**SHORT PROBLEM:** Copy out the lines in the rows below word for word, beginning with the line that contains "scientific name: Xylocopa virginica" and ending with the line that contains "family: Hylidae", both of those lines included.

Dataset records:
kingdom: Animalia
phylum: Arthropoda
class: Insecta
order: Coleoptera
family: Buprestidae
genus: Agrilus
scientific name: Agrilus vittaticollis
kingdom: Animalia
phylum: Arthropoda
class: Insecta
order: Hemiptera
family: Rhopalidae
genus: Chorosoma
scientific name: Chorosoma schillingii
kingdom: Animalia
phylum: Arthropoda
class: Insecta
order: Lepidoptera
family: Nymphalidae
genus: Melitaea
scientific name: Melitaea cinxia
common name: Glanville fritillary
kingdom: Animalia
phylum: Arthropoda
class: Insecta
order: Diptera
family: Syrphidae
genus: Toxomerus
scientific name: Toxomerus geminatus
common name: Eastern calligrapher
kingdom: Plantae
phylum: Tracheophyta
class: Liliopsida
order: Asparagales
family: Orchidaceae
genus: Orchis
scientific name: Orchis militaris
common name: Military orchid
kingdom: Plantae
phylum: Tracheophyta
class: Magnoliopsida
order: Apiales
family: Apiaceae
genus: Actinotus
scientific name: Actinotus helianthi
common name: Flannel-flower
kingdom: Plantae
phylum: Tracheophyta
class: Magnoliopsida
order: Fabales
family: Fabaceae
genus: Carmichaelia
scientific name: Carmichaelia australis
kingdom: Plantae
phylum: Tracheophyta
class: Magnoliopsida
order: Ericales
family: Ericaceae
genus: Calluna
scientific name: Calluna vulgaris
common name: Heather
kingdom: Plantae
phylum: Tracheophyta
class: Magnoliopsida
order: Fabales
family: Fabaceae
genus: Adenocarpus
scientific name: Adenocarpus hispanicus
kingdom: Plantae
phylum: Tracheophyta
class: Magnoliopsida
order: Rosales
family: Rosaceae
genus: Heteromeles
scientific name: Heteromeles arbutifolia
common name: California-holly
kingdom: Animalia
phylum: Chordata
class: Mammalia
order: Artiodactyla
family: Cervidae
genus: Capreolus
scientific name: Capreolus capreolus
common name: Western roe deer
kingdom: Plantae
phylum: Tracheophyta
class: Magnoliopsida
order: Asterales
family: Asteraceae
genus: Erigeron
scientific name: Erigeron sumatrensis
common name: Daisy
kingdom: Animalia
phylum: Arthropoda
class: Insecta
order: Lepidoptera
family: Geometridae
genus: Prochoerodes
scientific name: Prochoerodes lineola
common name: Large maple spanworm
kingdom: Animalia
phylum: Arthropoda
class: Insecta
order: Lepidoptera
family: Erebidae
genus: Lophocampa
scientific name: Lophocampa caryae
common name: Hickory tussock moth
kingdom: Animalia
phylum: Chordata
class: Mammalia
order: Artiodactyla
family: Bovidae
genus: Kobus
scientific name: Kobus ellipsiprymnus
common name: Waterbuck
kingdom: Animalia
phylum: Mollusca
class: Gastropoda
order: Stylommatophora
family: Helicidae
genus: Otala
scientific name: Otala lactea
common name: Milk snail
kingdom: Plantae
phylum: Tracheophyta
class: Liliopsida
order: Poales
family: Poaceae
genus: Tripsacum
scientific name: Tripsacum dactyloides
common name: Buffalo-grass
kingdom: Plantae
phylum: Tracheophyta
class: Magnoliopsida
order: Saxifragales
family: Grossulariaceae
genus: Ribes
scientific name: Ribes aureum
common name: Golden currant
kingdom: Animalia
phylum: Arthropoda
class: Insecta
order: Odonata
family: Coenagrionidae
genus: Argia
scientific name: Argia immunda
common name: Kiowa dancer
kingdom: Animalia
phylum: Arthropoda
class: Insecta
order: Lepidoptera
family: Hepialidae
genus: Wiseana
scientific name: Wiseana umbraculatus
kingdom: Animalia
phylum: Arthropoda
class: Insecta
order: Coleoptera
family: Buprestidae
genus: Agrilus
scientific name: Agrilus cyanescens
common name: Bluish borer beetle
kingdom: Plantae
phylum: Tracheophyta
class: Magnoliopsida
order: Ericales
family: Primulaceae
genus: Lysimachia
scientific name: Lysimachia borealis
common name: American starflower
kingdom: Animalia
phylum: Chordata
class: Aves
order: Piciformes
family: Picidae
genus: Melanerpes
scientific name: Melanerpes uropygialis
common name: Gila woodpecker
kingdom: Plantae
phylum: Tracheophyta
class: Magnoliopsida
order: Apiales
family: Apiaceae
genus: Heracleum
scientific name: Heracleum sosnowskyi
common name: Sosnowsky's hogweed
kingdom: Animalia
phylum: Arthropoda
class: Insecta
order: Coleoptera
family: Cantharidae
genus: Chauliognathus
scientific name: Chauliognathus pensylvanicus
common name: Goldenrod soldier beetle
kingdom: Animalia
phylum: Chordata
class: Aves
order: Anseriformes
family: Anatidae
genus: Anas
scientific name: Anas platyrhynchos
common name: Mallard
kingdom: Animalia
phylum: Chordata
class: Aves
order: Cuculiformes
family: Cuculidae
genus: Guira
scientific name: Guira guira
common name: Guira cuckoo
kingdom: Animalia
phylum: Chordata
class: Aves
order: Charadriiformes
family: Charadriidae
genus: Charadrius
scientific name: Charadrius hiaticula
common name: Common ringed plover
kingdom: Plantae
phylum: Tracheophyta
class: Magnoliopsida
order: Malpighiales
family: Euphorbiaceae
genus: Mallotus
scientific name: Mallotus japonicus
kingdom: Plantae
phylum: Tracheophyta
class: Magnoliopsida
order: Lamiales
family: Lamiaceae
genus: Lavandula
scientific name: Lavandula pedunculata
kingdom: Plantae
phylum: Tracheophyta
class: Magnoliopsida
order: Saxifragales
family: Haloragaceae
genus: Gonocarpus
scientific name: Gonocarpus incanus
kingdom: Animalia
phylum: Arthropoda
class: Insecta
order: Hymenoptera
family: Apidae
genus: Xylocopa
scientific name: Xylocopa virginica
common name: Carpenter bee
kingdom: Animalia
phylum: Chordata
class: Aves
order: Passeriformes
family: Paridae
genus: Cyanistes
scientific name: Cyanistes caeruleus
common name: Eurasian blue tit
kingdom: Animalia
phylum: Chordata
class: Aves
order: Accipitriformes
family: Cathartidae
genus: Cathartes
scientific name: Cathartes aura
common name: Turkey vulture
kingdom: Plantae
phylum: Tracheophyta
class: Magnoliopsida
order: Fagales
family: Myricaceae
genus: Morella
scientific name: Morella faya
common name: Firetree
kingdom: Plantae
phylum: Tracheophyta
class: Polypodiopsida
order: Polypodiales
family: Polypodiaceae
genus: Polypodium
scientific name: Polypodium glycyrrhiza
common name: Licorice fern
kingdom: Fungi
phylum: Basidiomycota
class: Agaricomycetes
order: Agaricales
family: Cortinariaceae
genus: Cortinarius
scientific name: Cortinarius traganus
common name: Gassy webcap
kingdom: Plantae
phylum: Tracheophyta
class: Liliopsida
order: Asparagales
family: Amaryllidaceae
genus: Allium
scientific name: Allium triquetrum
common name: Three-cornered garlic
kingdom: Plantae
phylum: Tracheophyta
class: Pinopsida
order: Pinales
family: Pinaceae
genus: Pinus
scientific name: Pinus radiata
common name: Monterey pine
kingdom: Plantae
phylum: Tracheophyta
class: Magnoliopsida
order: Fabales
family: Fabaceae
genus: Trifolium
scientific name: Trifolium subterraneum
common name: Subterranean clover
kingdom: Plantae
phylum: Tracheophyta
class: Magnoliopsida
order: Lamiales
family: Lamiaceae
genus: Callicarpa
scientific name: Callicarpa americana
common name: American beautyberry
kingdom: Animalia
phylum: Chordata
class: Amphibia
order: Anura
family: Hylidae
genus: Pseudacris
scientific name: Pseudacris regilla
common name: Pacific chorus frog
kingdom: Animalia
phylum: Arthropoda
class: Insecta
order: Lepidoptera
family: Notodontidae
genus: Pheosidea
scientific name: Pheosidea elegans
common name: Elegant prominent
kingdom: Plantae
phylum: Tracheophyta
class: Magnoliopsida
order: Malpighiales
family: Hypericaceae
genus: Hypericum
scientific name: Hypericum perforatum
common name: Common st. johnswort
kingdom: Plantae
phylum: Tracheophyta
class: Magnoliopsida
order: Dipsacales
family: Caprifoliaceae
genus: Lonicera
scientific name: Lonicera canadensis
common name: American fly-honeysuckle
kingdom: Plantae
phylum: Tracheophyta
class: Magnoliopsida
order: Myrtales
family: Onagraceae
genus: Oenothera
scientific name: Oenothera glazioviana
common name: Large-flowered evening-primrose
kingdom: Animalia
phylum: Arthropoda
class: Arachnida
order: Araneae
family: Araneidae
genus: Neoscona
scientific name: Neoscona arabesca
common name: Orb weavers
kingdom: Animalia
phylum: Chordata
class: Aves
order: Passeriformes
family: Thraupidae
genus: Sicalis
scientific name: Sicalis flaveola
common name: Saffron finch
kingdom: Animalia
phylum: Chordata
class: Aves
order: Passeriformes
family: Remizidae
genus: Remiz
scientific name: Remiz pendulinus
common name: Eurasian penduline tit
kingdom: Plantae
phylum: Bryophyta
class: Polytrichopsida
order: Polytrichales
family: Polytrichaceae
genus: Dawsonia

**EXPECTED ANSWER:**
scientific name: Xylocopa virginica
common name: Carpenter bee
kingdom: Animalia
phylum: Chordata
class: Aves
order: Passeriformes
family: Paridae
genus: Cyanistes
scientific name: Cyanistes caeruleus
common name: Eurasian blue tit
kingdom: Animalia
phylum: Chordata
class: Aves
order: Accipitriformes
family: Cathartidae
genus: Cathartes
scientific name: Cathartes aura
common name: Turkey vulture
kingdom: Plantae
phylum: Tracheophyta
class: Magnoliopsida
order: Fagales
family: Myricaceae
genus: Morella
scientific name: Morella faya
common name: Firetree
kingdom: Plantae
phylum: Tracheophyta
class: Polypodiopsida
order: Polypodiales
family: Polypodiaceae
genus: Polypodium
scientific name: Polypodium glycyrrhiza
common name: Licorice fern
kingdom: Fungi
phylum: Basidiomycota
class: Agaricomycetes
order: Agaricales
family: Cortinariaceae
genus: Cortinarius
scientific name: Cortinarius traganus
common name: Gassy webcap
kingdom: Plantae
phylum: Tracheophyta
class: Liliopsida
order: Asparagales
family: Amaryllidaceae
genus: Allium
scientific name: Allium triquetrum
common name: Three-cornered garlic
kingdom: Plantae
phylum: Tracheophyta
class: Pinopsida
order: Pinales
family: Pinaceae
genus: Pinus
scientific name: Pinus radiata
common name: Monterey pine
kingdom: Plantae
phylum: Tracheophyta
class: Magnoliopsida
order: Fabales
family: Fabaceae
genus: Trifolium
scientific name: Trifolium subterraneum
common name: Subterranean clover
kingdom: Plantae
phylum: Tracheophyta
class: Magnoliopsida
order: Lamiales
family: Lamiaceae
genus: Callicarpa
scientific name: Callicarpa americana
common name: American beautyberry
kingdom: Animalia
phylum: Chordata
class: Amphibia
order: Anura
family: Hylidae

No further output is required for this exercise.